El 11 de abril de 1969, el Almería hizo oficial su retirada de la competición, protagonizando un capítulo más en la larga lista de fracasos del fútbol local, tan marcado por la incertidumbre y la provisionalidad, siempre dependiendo del empresario o del político que viniera dispuesto a dejarse la piel y de paso un trozo de su patrimonio.
En aquel Almería que desapareció su gran figura era sin duda Amarilla, ídolo de la afición. Amarilla fue el futbolista de mis primeros recuerdos, cuando mi padre me llevaba al estadio cogido de la mano. Aún no tenía edad de emocionarme con el fútbol ni de entender el juego, pero se me quedó grabado en la memoria el grito a coro de cientos de aficionados almerienses que en el viejo estadio de Los Cármenes cantaban victoriosos el nombre de Amarilla, apoyándose en la música de una conocida canción de los Beatles: “Amarilla, el submarino es, Amarilla es, Amarilla es”.
Amarilla era un tipo con aire crepuscular: tímido, solitario, con esa pinta de indio derrotado que veíamos en las películas del Oeste. Sus piernas arqueadas iban contando la historia de futbolista errante que un día había dejado su América profunda para buscar Eldorado en Europa.
Cuando en septiembre de 1967 fichó por el Club Deportivo Almería, Amarilla era un jugador en retirada que buscaba un rincón apacible donde echar el ancla tras una larga carrera. Representaba el final de una época, era el último eslabón de una generación de futbolistas paraguayos que habían tocado el cielo veinte años antes en el Mundial de Suecia, aunque ninguno había ganado dinero suficiente ni el prestigio necesario como para poder vivir de las rentas.
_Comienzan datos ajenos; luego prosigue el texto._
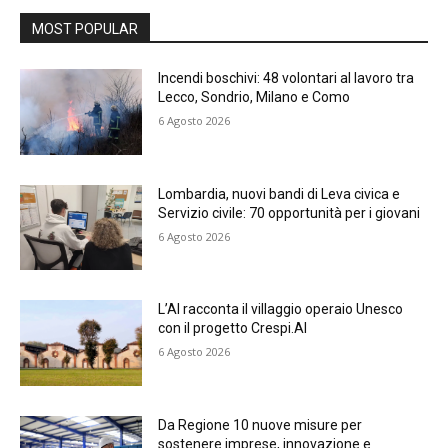
MOST POPULAR
Incendi boschivi: 48 volontari al lavoro tra
Lecco, Sondrio, Milano e Como
6 Agosto 2026
Lombardia, nuovi bandi di Leva civica e
Servizio civile: 70 opportunità per i giovani
6 Agosto 2026
L’AI racconta il villaggio operaio Unesco
con il progetto Crespi.AI
6 Agosto 2026
Da Regione 10 nuove misure per
sostenere imprese, innovazione e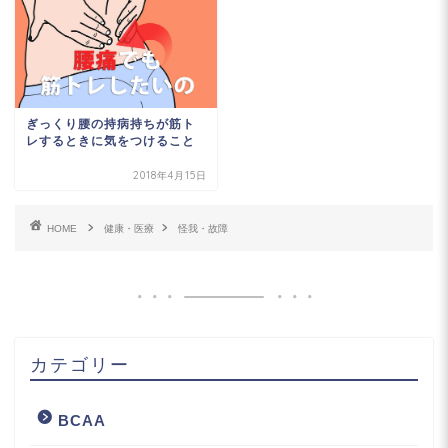
ぎっくり腰の持病持ちが筋ト
レするときに気をつけること
2018年4月15日
HOME
健康・医療
怪我・故障
カテゴリー
BCAA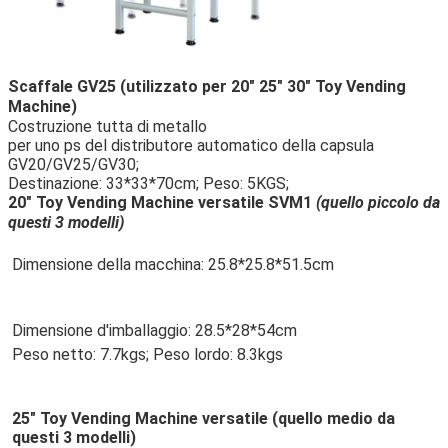
Scaffale GV25 (utilizzato per 20" 25" 30" Toy Vending
Machine)
Costruzione tutta di metallo
per uno ps del distributore automatico della capsula
GV20/GV25/GV30;
Destinazione: 33*33*70cm; Peso: 5KGS;
20" Toy Vending Machine versatile SVM1
(quello piccolo da
questi 3 modelli)
Dimensione della macchina: 25.8*25.8*51.5cm
Dimensione d'imballaggio: 28.5*28*54cm
Peso netto: 7.7kgs; Peso lordo: 8.3kgs
25" Toy Vending Machine versatile (quello medio da 
questi 3 modelli)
Su llegada al Almería fue una sorpresa, algo así como el fichaje de última hora en un club que como le ocurría a Amarilla, también estaba asistiendo al final de una época. Coincidieron varios mundos en decadencia: el fútbol romántico y técnico de los años cincuenta que se extinguía dando todavía sus últimos coletazos, y el fútbol moderno que en los sesenta se fue imponiendo en Europa, alentado por los nuevos adelantos en la preparación física y en cuestiones tácticas.
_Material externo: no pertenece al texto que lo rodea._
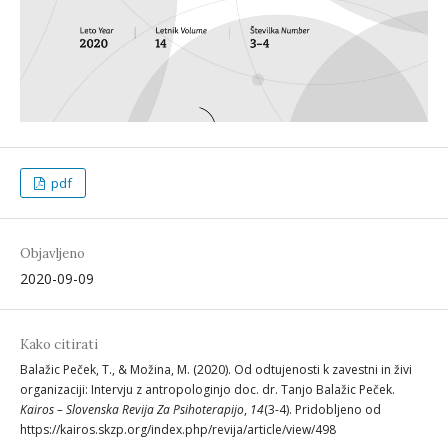
pdf
Objavljeno
2020-09-09
Kako citirati
Balažic Peček, T., & Možina, M. (2020). Od odtujenosti k zavestni in živi
organizaciji: Intervju z antropologinjo doc. dr. Tanjo Balažic Peček.
Kairos – Slovenska Revija Za Psihoterapijo
,
14
(3-4). Pridobljeno od
https://kairos.skzp.org/index.php/revija/article/view/498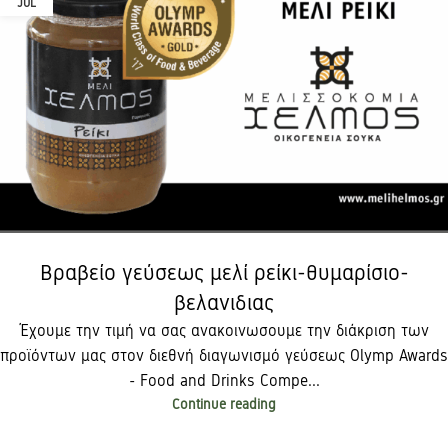
JUL
Βραβείο γεύσεως μελί ρείκι-θυμαρίσιο-
βελανιδιας
Έχουμε την τιμή να σας ανακοινωσουμε την διάκριση των
προϊόντων μας στον διεθνή διαγωνισμό γεύσεως Olymp Awards
- Food and Drinks Compe...
Continue reading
Amarilla tenía la técnica de los antiguos futbolistas sudamericanos y la fuerza que exigían los nuevos tiempos, pero venía cansado por los años y arrastrando una grave lesión de tobillo que se le había hecho crónica. A pesar de todo, fue un jugador importante en aquel equipo que también se acercaba al final de un tiempo, tanto, que dos años después, acabó desapareciendo.
Amarilla tenía, además, el exotismo de un jugador de raza. Era uno de esos futbolistas distintos que tanto han gustado a la afición almeriense. Hubo un debate en la ciudad entre los que decían que era mulato y los que afirmaban que era indio. Y no estaban equivocados, Amarilla siempre nos pareció un indio fuera de contexto, un personaje de otra época que se había colado de extra en un mundo que no era el suyo.
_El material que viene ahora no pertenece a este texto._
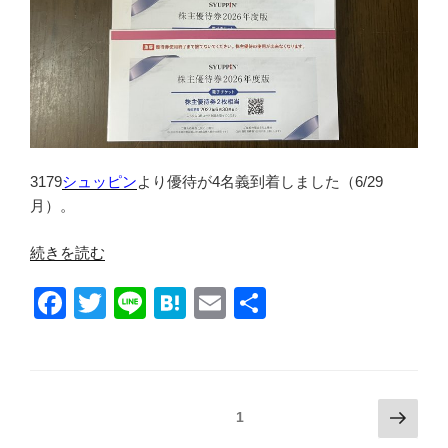
着”
の
3179
シュッピン
より優待が4名義到着しました（6/29
月）。
“シ
続きを読む
ュ
F
T
Li
H
E
共
ッ
ピ
a
wi
n
at
m
有
ン
c
tt
e
e
ail
★
e
er
n
株
投
次
固定ページ
1
主
b
a
の
稿
優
Cualquier futbolista inglés que hubiera llegado tan alto como lo hizo Amarilla en un Mundial, hubiera gozado de por vida de un prestigio reconocido y sería un personaje en su país. Él no tenía nada cuando llegó a Almería. Después de pasar por el Oviedo, vino con las manos vacías, obligado a empezar de nuevo. Ese ha sido siempre el estigma que ha marcado su existencia, la necesidad de volver a empezar, de ser un eterno principiante de la vida.